- **PROMPT**
Count the lines of the material: how many contain the string "ukryte"? Reply with the number only.

=======

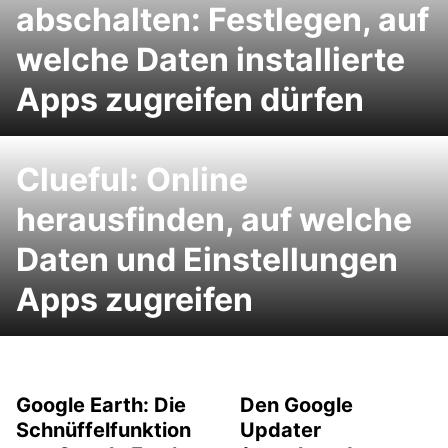
abschalten: Festlegen, auf
welche Daten installierte
Apps zugreifen dürfen
Clueful: Online
herausfinden, auf welche
Daten und Einstellungen
Apps zugreifen
Google Earth: Die
Den Google
Schnüffelfunktion
Updater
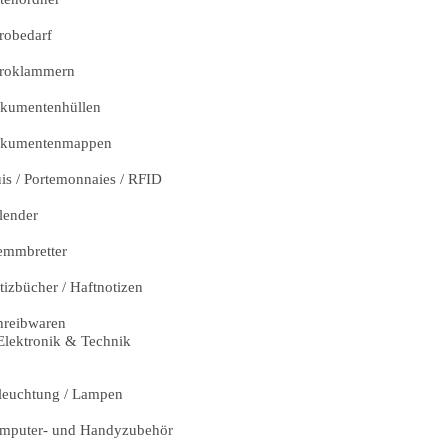
robedarf
roklammern
kumentenhüllen
kumentenmappen
uis / Portemonnaies / RFID
lender
emmbretter
tizbücher / Haftnotizen
hreibwaren
Elektronik & Technik
leuchtung / Lampen
mputer- und Handyzubehör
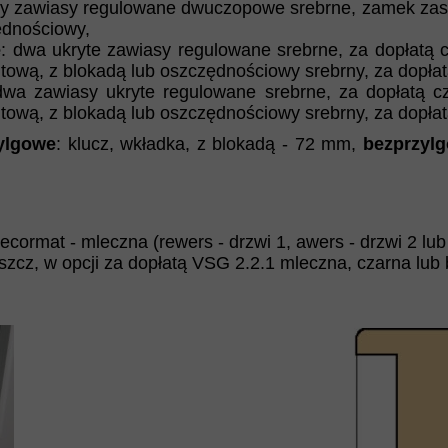
rzy zawiasy regulowane dwuczopowe srebrne, zamek zas
ędnościowy,
e
: dwa ukryte zawiasy regulowane srebrne, za dopłatą 
tową, z blokadą lub oszczędnościowy srebrny, za dopłatą 
dwa zawiasy ukryte regulowane srebrne, za dopłatą c
tową, z blokadą lub oszczędnościowy srebrny, za dopłatą 
ylgowe
: klucz, wkładka, z blokadą - 72 mm,
bezprzyl
cormat - mleczna (rewers - drzwi 1, awers - drzwi 2 lub
eszcz, w opcji za dopłatą VSG 2.2.1 mleczna, czarna lub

=======

- **RESULT OF THE TASK**
2